§ **Work order**:
When you reach the line with "right eye: (245, 188)" in the data below, begin printing lines exactly, and stop once the line with "left back paw: (410, 571)" has been printed.

[[ Given data, beginning ]]

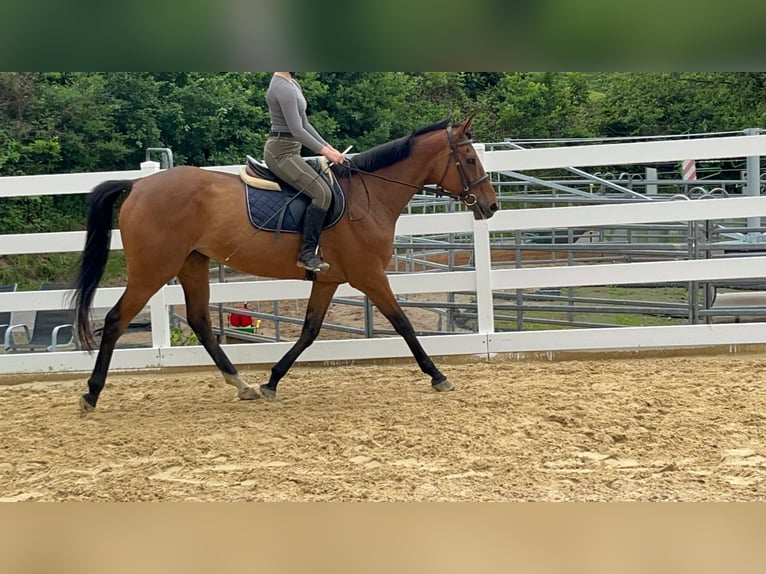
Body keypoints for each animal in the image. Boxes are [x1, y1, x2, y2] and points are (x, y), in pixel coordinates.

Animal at [71, 116, 499, 412]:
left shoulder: (328, 280)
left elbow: (309, 330)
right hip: (153, 270)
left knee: (201, 322)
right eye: (469, 158)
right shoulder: (370, 275)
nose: (491, 206)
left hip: (191, 264)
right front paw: (438, 375)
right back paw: (91, 393)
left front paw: (272, 381)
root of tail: (138, 185)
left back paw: (242, 385)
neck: (370, 196)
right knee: (116, 320)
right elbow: (403, 323)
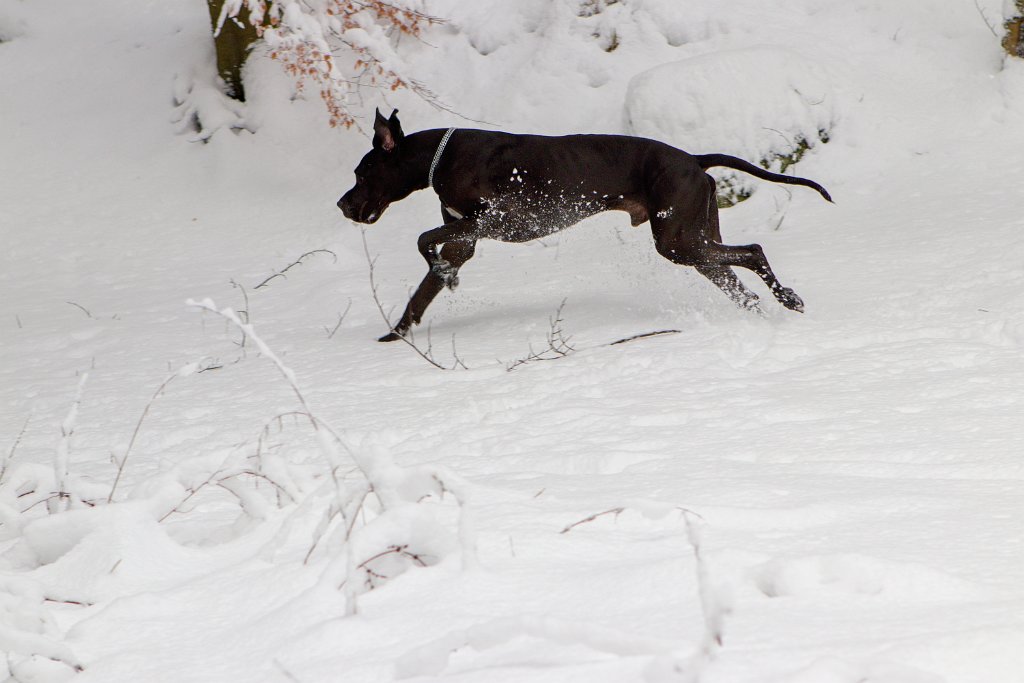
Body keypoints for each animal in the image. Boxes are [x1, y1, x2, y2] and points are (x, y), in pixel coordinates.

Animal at [337, 109, 831, 342]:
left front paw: (442, 273)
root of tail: (694, 159)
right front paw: (396, 336)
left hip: (677, 242)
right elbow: (420, 295)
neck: (440, 158)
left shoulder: (490, 221)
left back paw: (789, 298)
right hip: (694, 242)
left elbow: (424, 241)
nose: (342, 204)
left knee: (754, 251)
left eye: (361, 174)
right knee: (738, 280)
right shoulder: (467, 237)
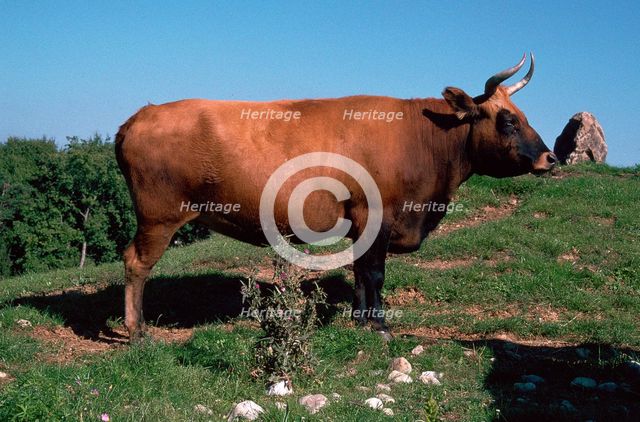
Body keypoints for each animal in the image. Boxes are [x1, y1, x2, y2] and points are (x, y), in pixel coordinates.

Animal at [116, 53, 556, 342]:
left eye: (522, 115)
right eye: (508, 120)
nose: (550, 158)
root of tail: (140, 115)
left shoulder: (362, 225)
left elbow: (360, 273)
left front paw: (360, 320)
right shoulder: (376, 215)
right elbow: (374, 273)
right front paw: (379, 325)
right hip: (159, 216)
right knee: (136, 263)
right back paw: (137, 331)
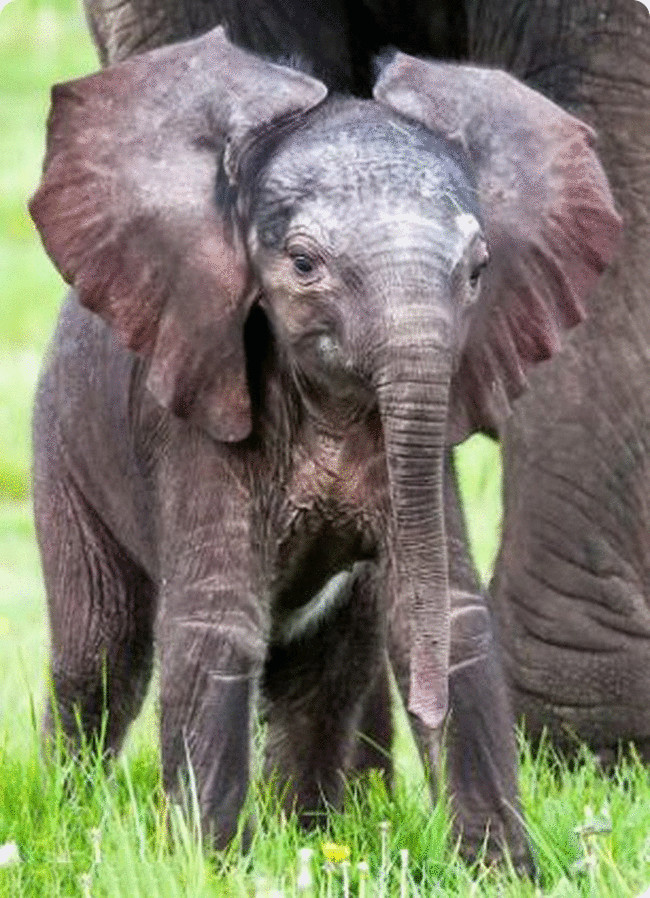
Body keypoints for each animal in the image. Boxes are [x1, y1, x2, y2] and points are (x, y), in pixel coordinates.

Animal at [30, 26, 616, 860]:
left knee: (323, 671)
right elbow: (216, 620)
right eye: (304, 265)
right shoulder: (201, 419)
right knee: (101, 654)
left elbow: (447, 612)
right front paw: (212, 867)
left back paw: (308, 833)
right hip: (61, 442)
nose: (426, 711)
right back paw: (70, 816)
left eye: (478, 271)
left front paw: (502, 871)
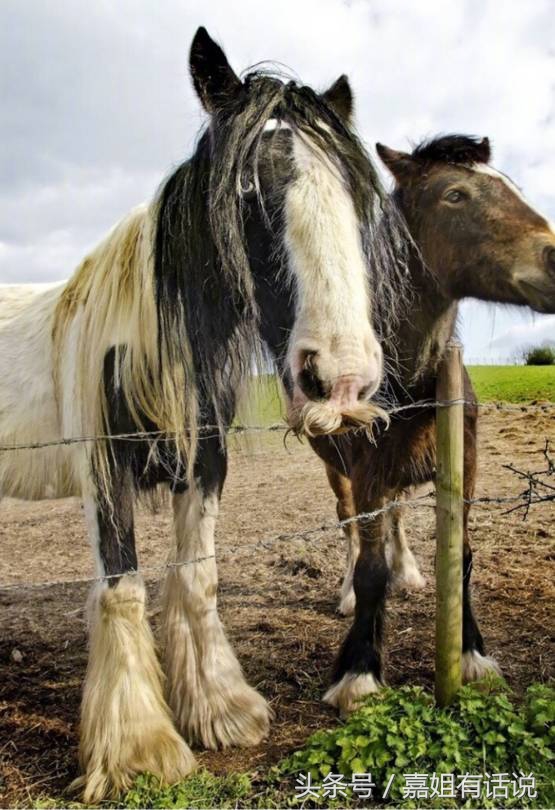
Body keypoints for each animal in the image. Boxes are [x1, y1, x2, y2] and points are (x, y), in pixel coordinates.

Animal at [0, 26, 404, 800]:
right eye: (245, 188)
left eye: (352, 190)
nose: (341, 379)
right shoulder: (103, 476)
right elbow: (122, 588)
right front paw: (139, 748)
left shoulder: (205, 464)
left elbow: (196, 577)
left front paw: (219, 709)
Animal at [310, 136, 555, 712]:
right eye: (454, 194)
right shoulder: (366, 470)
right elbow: (369, 568)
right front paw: (358, 673)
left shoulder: (464, 464)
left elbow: (461, 556)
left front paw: (472, 657)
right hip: (338, 472)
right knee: (349, 526)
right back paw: (346, 593)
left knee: (395, 517)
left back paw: (410, 571)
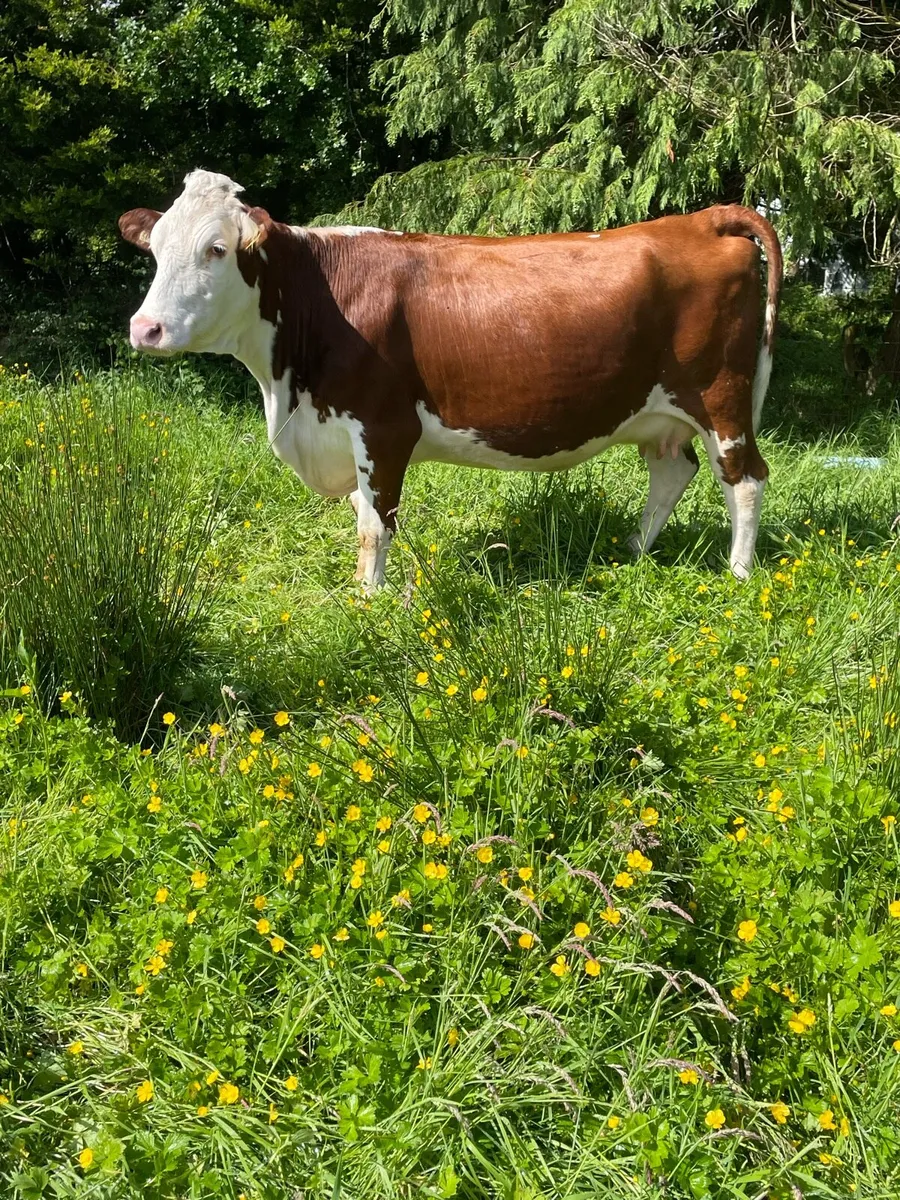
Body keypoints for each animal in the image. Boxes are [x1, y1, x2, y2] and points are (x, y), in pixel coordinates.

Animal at [120, 170, 782, 589]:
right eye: (155, 247)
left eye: (216, 248)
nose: (145, 328)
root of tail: (702, 220)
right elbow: (364, 514)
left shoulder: (384, 427)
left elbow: (373, 524)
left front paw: (370, 599)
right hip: (659, 411)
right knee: (673, 470)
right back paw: (633, 553)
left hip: (720, 396)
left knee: (744, 478)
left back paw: (738, 575)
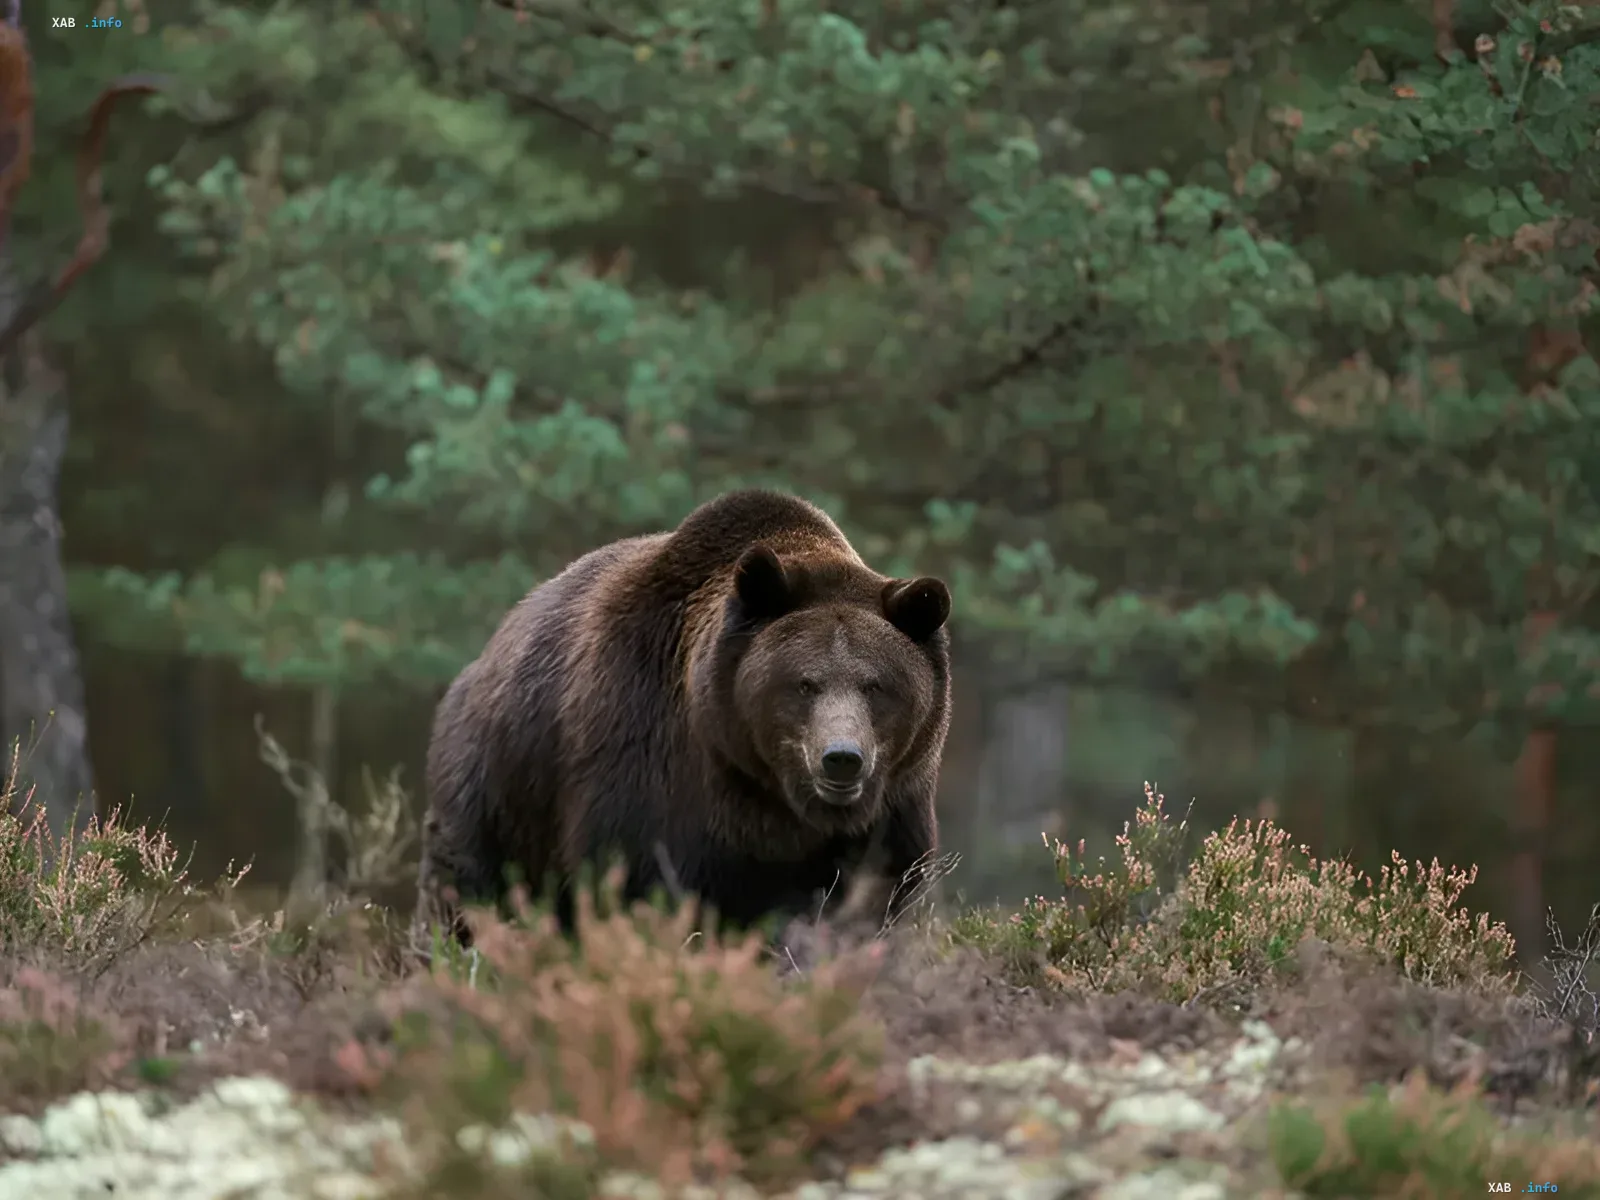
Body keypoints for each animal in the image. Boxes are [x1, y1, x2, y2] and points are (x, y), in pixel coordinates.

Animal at [414, 488, 952, 944]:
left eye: (875, 685)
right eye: (804, 682)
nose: (841, 758)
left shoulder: (892, 804)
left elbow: (874, 888)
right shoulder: (647, 761)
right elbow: (637, 879)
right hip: (496, 785)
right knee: (471, 880)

[[ Given data, end ]]

§ **Your response**:
right eye: (245, 188)
left eye: (352, 190)
nose: (341, 379)
right shoulder: (103, 476)
right elbow: (122, 588)
right front paw: (139, 748)
left shoulder: (205, 464)
left elbow: (196, 577)
left front paw: (219, 709)
Animal at [310, 136, 555, 712]:
right eye: (454, 194)
right shoulder: (366, 470)
right elbow: (369, 568)
right front paw: (358, 673)
left shoulder: (464, 464)
left elbow: (461, 556)
left front paw: (472, 657)
right hip: (338, 472)
right knee: (349, 526)
right back paw: (346, 593)
left knee: (395, 517)
left back paw: (410, 571)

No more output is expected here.